Graceful failover

Graceful failover provides the time to administrators to safely fail over a node from the cluster after all in-flight operations are completed and without data loss.

With graceful failover, all in-flight operations are completed, for example, data in the process of being written to the node completes and is transferred to the replica vBuckets. The replica vBuckets are promoted to active vBuckets and the active vBuckets on the failed over node are transitioned to replica vBuckets. Because failover occurs after the replica vBuckert are synchronized with the active vBuckets, graceful failover might take more time to failover the node.

While the server node is being gracefully failed over (the in-flight operations are completing), the failover can be stopped. Subsequently, graceful failover can be restarted. When a node is failed over, it can be added back to the cluster via delta or full recovery.

Note: Hard failover immediately fails over a node from the cluster which might lead to data loss. Hard failover is typically used when the node is in a bad state.

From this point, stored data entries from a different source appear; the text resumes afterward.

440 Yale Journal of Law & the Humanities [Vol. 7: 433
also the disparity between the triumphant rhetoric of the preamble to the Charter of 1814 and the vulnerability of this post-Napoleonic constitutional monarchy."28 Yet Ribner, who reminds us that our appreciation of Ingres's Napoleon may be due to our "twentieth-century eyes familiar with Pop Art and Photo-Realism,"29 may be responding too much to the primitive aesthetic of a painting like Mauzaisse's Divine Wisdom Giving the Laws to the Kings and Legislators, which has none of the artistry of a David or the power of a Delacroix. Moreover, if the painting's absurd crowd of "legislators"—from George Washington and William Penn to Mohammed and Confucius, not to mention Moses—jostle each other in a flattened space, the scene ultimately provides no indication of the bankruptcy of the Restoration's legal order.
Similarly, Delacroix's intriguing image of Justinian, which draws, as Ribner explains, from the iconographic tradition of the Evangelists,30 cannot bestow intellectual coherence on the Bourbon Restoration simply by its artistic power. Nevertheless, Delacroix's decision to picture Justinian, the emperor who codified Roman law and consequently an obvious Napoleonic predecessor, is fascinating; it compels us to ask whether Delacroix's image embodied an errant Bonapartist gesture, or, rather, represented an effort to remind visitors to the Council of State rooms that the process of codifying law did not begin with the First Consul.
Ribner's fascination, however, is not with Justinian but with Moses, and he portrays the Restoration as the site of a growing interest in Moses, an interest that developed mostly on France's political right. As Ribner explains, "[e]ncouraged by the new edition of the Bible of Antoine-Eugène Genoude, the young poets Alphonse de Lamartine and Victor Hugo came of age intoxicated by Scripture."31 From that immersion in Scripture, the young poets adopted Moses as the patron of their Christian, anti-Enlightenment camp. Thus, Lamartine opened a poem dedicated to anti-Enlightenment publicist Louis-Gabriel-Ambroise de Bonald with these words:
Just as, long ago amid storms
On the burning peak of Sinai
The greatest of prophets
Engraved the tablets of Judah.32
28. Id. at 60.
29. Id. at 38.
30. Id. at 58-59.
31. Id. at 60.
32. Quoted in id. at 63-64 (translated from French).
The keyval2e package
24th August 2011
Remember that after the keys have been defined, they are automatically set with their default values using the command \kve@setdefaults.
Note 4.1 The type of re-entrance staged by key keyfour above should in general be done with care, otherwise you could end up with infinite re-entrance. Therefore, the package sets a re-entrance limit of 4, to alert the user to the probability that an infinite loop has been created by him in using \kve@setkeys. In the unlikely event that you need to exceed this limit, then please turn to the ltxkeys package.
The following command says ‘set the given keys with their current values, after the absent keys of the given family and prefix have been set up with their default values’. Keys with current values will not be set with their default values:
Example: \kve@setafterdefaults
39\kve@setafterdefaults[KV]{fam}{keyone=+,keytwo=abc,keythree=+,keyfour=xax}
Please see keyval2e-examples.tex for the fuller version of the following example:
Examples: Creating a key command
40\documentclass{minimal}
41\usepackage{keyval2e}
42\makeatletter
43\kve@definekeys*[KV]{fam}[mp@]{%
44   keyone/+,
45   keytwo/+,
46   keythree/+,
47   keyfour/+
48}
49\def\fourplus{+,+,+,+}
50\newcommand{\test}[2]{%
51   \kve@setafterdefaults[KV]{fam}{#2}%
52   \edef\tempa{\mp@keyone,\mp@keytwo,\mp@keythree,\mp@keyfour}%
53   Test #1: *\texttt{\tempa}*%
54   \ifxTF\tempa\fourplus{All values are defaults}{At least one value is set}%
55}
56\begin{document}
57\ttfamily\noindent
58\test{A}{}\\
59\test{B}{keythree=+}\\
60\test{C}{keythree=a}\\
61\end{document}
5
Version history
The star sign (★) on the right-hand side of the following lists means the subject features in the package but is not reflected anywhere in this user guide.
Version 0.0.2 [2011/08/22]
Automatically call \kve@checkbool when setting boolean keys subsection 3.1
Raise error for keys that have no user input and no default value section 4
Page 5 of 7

Auto-failover is a hard failover.

The following conditions must be met for graceful failover, otherwise, hard failover is implemented.

  • The server node must be healthy.
  • Each active vBucket on the failed over server node must have an equivalent replica vBucket.
  • At least one (1) replica vBucket must be available.

For example:

  • In a 7 node cluster, if a bucket is configured for one replica, only one node can be gracefully failed over.
  • In a 7 node cluster, if a bucket is configured for two replica, two nodes can be gracefully failed over.
  • In a 7 node cluster, if a bucket is configured for three replica, three nodes can be gracefully failed over.

Graceful failover does not alter the number of active vBuckets (unlike hard failover). However, the number of replica vBuckets can be reduced and they can be unevenly distributed.